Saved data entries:
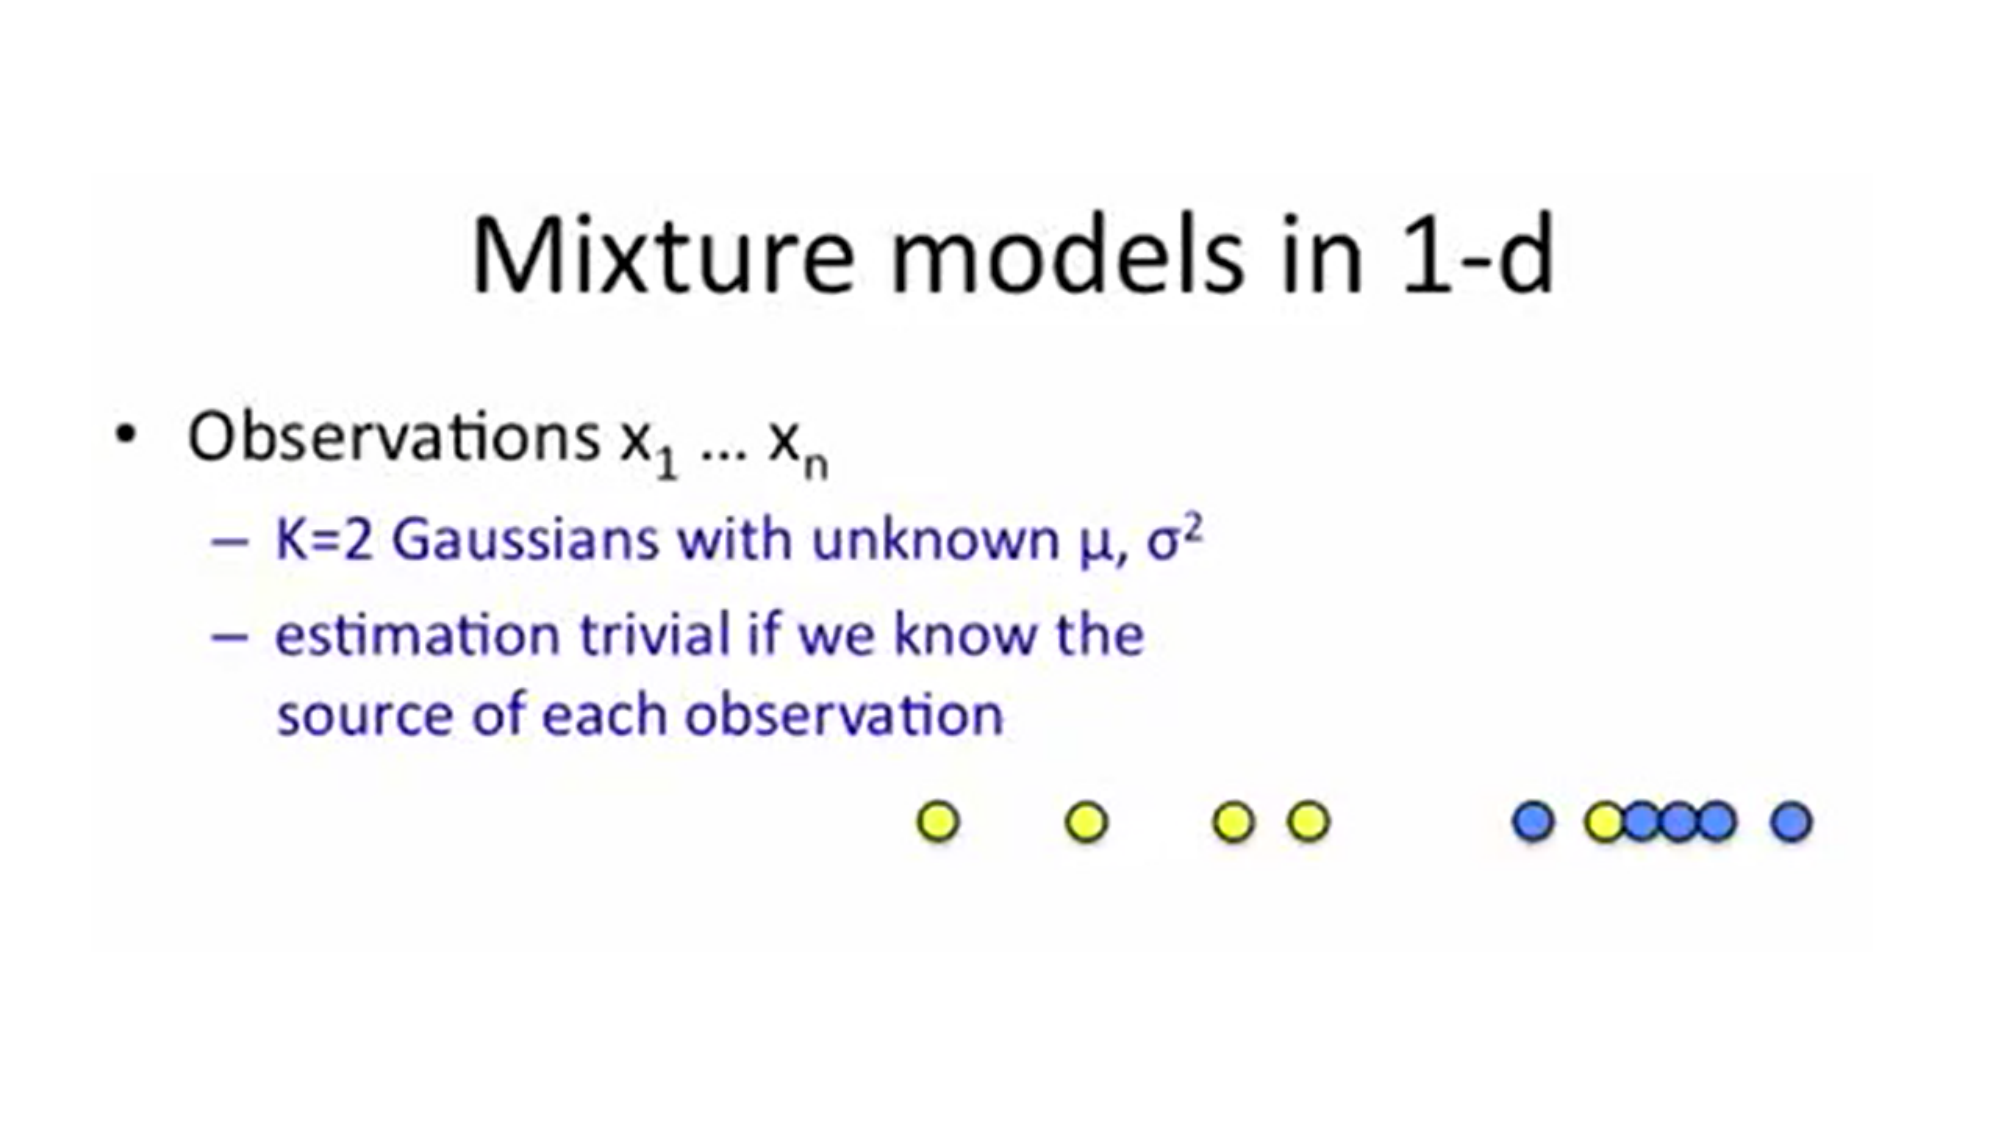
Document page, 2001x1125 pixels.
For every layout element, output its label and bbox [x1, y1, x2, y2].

picture [90, 173, 1873, 952]
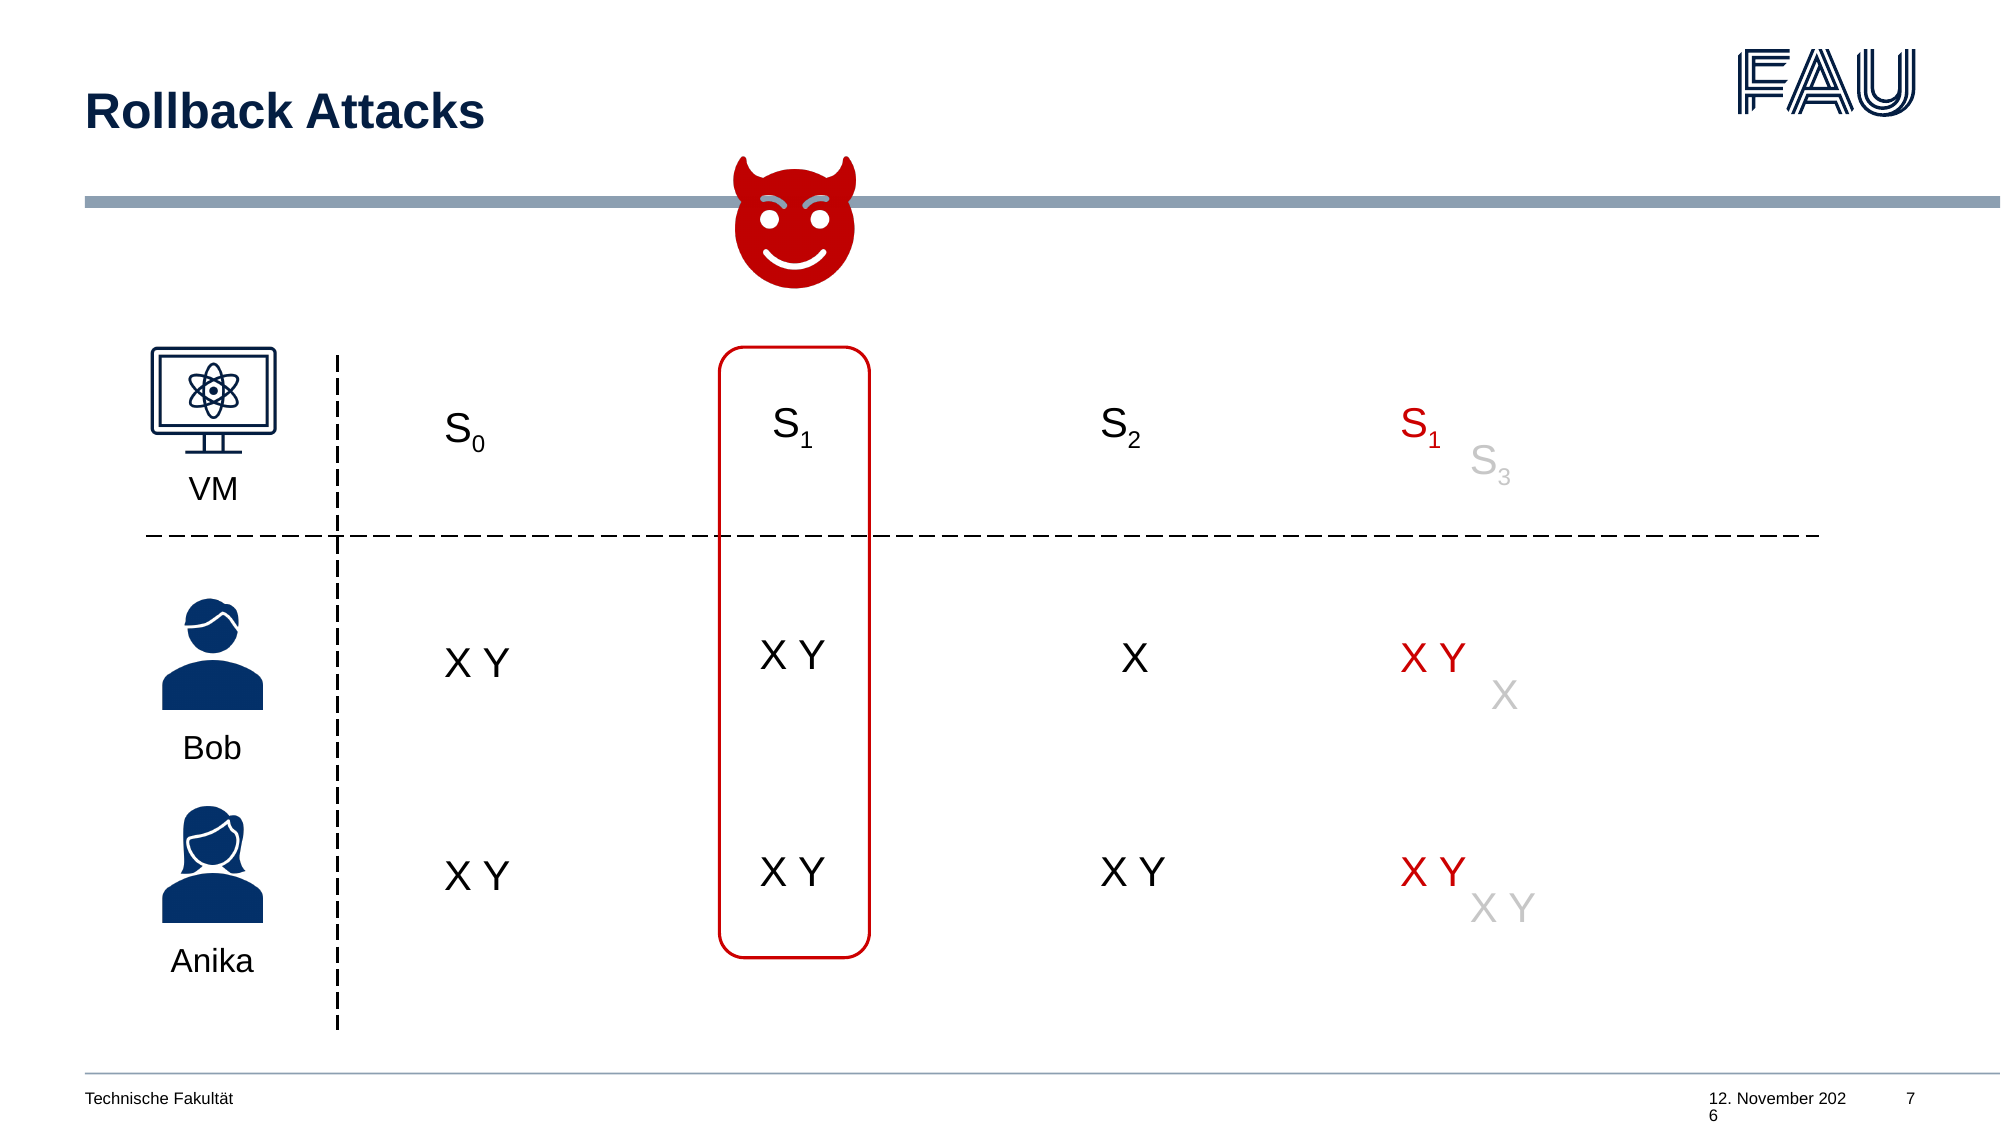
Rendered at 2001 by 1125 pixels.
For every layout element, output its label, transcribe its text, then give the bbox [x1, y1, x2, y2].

text_box S2 [1099, 390, 1170, 453]
text_box X Y [1099, 839, 1170, 895]
slide_number 7 [1883, 1088, 1916, 1109]
text_box [718, 537, 871, 959]
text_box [137, 794, 288, 977]
text_box X Y [444, 843, 514, 899]
text_box X Y [1400, 839, 1469, 895]
text_box S1 [1400, 390, 1470, 453]
text_box [718, 346, 871, 536]
footer Technische Fakultät [85, 1088, 983, 1109]
text_box VM [158, 474, 269, 508]
title Rollback Attacks [85, 85, 514, 140]
text_box X Y [1400, 626, 1469, 682]
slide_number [1708, 1088, 1849, 1109]
text_box X [1099, 626, 1170, 682]
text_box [137, 581, 288, 763]
text_box S0 [444, 394, 514, 458]
picture [138, 323, 289, 474]
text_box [1469, 426, 1540, 928]
picture [719, 153, 870, 304]
text_box X Y [444, 630, 514, 686]
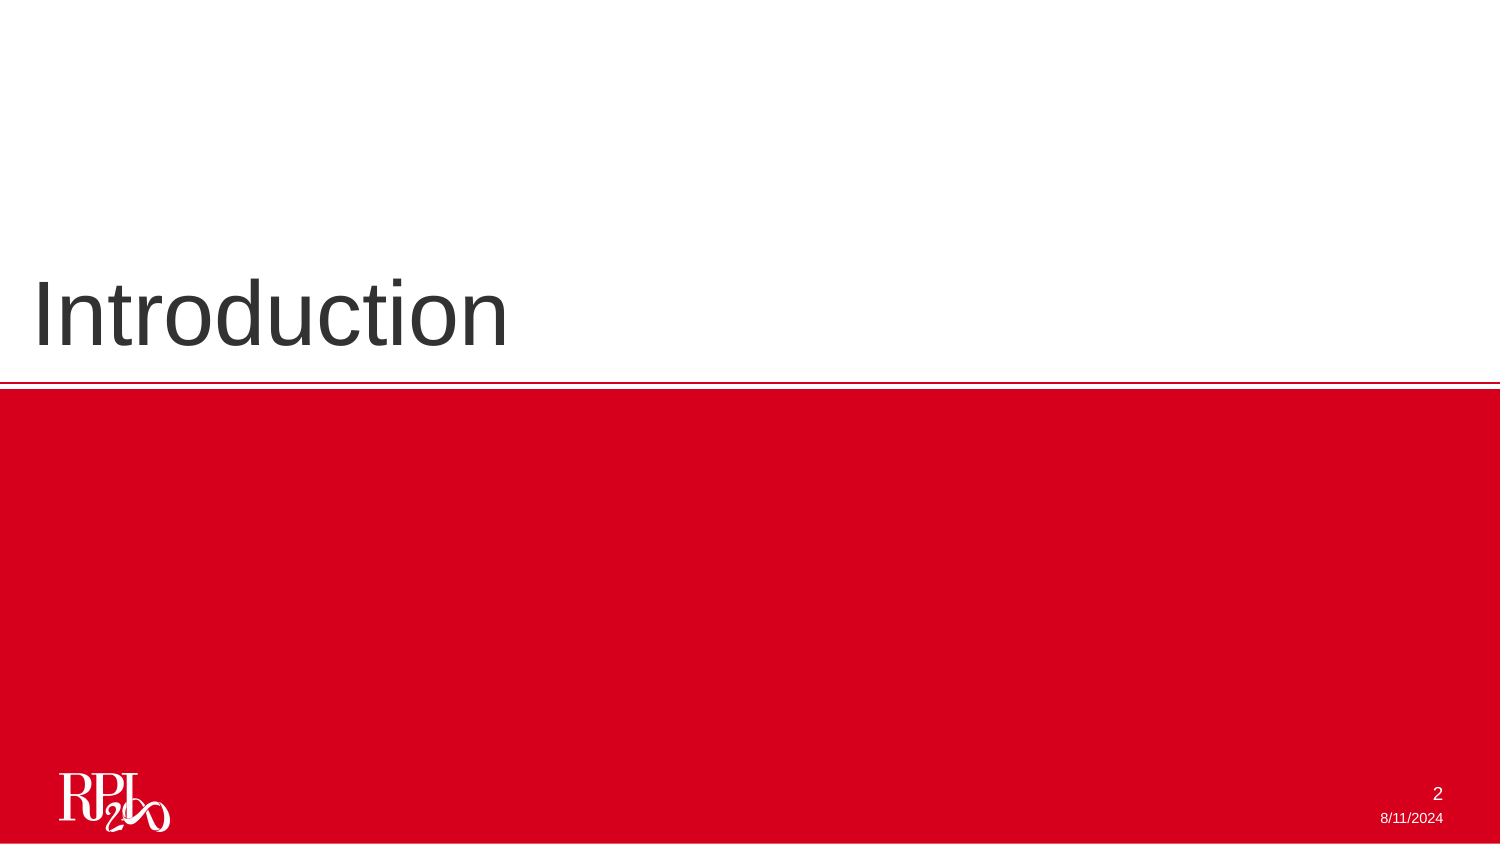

Directions for this task: Pull from the data each line where the string "pixels" turns up.

Output for this task:
Document page, 2001x1125 pixels.
Rendered at 2001 by 1125 pixels.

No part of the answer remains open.